WHAT YOU NEED TO DO:
Transcribe the data below word for word, omitting the pictures.
── TASK INPUT ──
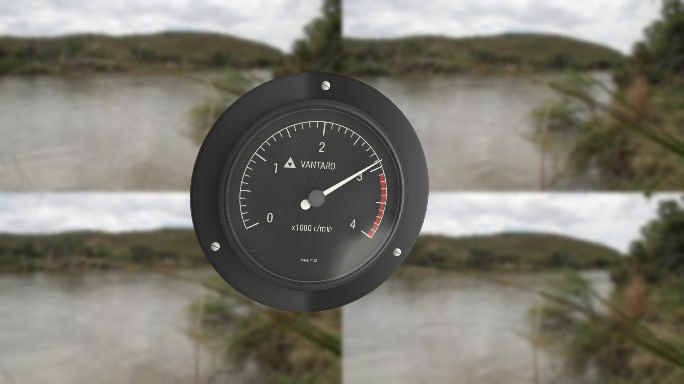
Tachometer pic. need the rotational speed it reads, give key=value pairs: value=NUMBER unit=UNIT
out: value=2900 unit=rpm
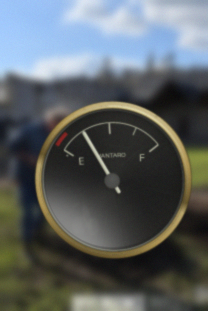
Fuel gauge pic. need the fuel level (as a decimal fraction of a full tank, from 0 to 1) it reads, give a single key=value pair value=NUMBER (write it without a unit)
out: value=0.25
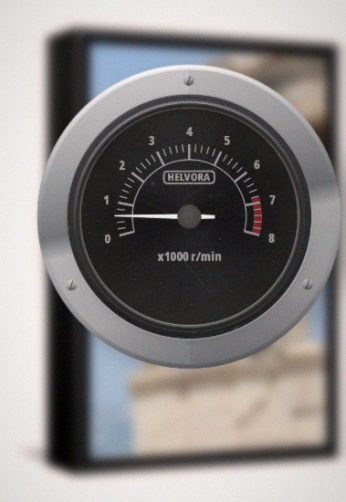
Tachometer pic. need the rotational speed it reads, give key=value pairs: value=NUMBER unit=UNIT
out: value=600 unit=rpm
───
THE COMPLETED TASK:
Tachometer pic. need the rotational speed it reads, give key=value pairs: value=NUMBER unit=UNIT
out: value=2900 unit=rpm
Fuel gauge pic. need the fuel level (as a decimal fraction of a full tank, from 0 to 1) it reads, give a single key=value pair value=NUMBER (write it without a unit)
out: value=0.25
Tachometer pic. need the rotational speed it reads, give key=value pairs: value=NUMBER unit=UNIT
out: value=600 unit=rpm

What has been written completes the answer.